Noguchi was gifted with uncommonly good looks; and his quiet demeanor, along with his willingness to play the role of an “exotic” Japanese, added to his charm. Photographs of him during his time in the U.S. show a handsome young man with captivating dark eyes, thick black hair, a broad, finely formed nose, and a small, sensual mouth. The overall effect is of boyish beauty; indeed, the women who were drawn to him commented on the strange, un-masculine allure of his looks. Noguchi’s sexual versatility of course begs the question of his sexual identity. Some scholars categorize him as bisexual. Sueyoshi believes the answer is more complex, and she is less concerned about the correct “label” than about how societal norms shaped Noguchi’s decisions regarding intimacy. (She also explores this same question, to a lesser extent, with respect to Ames and Gilmour’s same-sex relationships.)

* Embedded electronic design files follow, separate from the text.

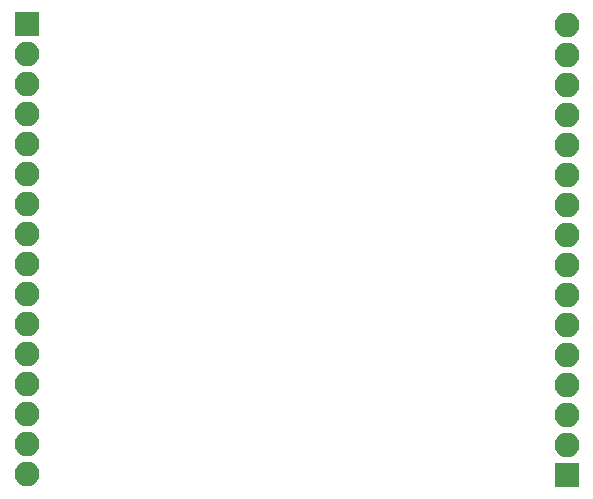
<source format=gbr>
G04 #@! TF.GenerationSoftware,KiCad,Pcbnew,(5.0.0)*
G04 #@! TF.CreationDate,2020-03-26T18:07:10+11:00*
G04 #@! TF.ProjectId,DAQ Board,44415120426F6172642E6B696361645F,rev?*
G04 #@! TF.SameCoordinates,Original*
G04 #@! TF.FileFunction,Soldermask,Bot*
G04 #@! TF.FilePolarity,Negative*
%FSLAX46Y46*%
G04 Gerber Fmt 4.6, Leading zero omitted, Abs format (unit mm)*
G04 Created by KiCad (PCBNEW (5.0.0)) date 03/26/20 18:07:10*
%MOMM*%
%LPD*%
G01*
G04 APERTURE LIST*
%ADD10O,2.100000X2.100000*%
%ADD11R,2.100000X2.100000*%
G04 APERTURE END LIST*
D10*
G04 #@! TO.C,J1*
X78740000Y-119358750D03*
X78740000Y-116818750D03*
X78740000Y-114278750D03*
X78740000Y-111738750D03*
X78740000Y-109198750D03*
X78740000Y-106658750D03*
X78740000Y-104118750D03*
X78740000Y-101578750D03*
X78740000Y-99038750D03*
X78740000Y-96498750D03*
X78740000Y-93958750D03*
X78740000Y-91418750D03*
X78740000Y-88878750D03*
X78740000Y-86338750D03*
X78740000Y-83798750D03*
D11*
X78740000Y-81258750D03*
G04 #@! TD*
G04 #@! TO.C,J2*
X124460000Y-119380000D03*
D10*
X124460000Y-116840000D03*
X124460000Y-114300000D03*
X124460000Y-111760000D03*
X124460000Y-109220000D03*
X124460000Y-106680000D03*
X124460000Y-104140000D03*
X124460000Y-101600000D03*
X124460000Y-99060000D03*
X124460000Y-96520000D03*
X124460000Y-93980000D03*
X124460000Y-91440000D03*
X124460000Y-88900000D03*
X124460000Y-86360000D03*
X124460000Y-83820000D03*
X124460000Y-81280000D03*
G04 #@! TD*
M02*

</source>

Noguchi himself, in his effusive letters to Stoddard, and based on clues from his other writing, seems to have been most passionately attached to other men. In the latter part of his life, perhaps in concert with Japan’s shift away from its earlier tolerance of male homosexual love, Noguchi pointedly positioned himself as heterosexual, going so far as to denounce homosexuality as evil and sinful. Sueyoshi draws no specific conclusions about Noguchi’s sexual identify. In her compact, dense, and meticulously researched study, she presents a provocative portrait of Yone Noguchi “in the context of Western imperialism, racism, and homophobia.” For those interested in these questions, Queer Compulsions is an important study. It is also worthwhile as a fascinating portrait of biracial and same-sex relationships at a pivotal time in American history.